What I’ve Tried So Far: I’ve spent a good amount of time trying to isolate the cause. Here’s what I’ve done:

  • Simplified the Prompt: I’ve stripped my prompt down to the bare minimum to ensure the model’s response structure isn’t overly complex.
  • Throttled API Calls: I implemented a simple throttling mechanism to limit requests to one per second, but the shaking persists for each new position.
  • Checked Threading: I’ve confirmed that the Gemini API calls are on a background thread and the UI updates are correctly posted to the main thread.
  • Tested with Static Images: When I feed the model a static image instead of the camera stream, the returned coordinates are perfect and the UI element is completely stable. This strongly suggests the problem is in the real-time pipeline.

To keep this post tidy, I’ve put my Gemini API configuration, build.gradle dependencies, and a sanitized Logcat snippet showing the coordinate updates into a Gist. (You will place a Gist/Pastebin link here in your actual post)

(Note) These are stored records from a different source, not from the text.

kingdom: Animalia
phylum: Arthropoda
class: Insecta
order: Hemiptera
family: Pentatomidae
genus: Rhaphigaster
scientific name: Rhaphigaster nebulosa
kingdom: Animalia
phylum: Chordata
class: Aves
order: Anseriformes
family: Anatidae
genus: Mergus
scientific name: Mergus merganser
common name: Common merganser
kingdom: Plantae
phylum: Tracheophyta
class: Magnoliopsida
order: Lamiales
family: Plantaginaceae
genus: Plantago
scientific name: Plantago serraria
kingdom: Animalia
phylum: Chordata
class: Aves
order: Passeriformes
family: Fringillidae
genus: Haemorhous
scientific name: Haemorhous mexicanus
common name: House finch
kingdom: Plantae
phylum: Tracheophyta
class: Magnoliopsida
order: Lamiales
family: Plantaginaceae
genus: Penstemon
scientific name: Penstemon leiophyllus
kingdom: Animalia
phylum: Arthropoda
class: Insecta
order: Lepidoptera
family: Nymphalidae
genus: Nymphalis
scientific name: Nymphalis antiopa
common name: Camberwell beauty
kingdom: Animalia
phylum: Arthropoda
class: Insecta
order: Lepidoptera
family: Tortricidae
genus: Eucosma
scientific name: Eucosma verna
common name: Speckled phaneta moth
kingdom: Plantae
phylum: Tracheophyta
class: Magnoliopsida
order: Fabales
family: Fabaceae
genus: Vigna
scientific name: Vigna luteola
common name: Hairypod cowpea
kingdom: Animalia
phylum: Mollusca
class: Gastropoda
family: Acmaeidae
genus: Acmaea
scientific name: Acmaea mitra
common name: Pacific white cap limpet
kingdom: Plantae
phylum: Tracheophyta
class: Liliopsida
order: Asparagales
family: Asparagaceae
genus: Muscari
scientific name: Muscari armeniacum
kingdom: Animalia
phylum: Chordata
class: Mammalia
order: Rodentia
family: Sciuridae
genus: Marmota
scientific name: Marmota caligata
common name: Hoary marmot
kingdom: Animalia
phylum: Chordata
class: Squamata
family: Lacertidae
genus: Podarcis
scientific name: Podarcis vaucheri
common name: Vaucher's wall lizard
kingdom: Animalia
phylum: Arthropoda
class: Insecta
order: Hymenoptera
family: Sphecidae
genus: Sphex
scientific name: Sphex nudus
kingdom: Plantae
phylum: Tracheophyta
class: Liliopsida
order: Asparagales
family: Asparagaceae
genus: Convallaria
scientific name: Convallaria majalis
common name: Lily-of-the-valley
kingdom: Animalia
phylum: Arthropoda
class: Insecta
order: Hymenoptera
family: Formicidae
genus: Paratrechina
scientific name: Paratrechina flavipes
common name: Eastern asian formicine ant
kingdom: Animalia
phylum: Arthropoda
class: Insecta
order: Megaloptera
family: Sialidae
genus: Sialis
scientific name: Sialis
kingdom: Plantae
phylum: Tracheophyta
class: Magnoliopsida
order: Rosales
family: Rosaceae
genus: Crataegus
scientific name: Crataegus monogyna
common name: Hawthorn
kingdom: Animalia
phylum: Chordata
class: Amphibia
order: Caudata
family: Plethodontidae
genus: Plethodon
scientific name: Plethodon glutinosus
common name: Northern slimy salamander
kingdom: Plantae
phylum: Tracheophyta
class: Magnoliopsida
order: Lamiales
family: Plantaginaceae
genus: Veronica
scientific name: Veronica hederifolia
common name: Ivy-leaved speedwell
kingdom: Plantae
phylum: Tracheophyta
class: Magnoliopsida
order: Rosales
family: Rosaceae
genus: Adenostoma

My Question: I’m starting to wonder if I’m missing a fundamental pattern for managing this kind of real-time generative feedback.

  1. Has anyone experienced similar visual instability or “shaking” when processing a real-time stream with Gemini?
  2. Is there a recommended best practice for smoothing or stabilizing the output from the model for AR/overlay applications?

Any advice on what to check next would be a huge help. Thanks in advance!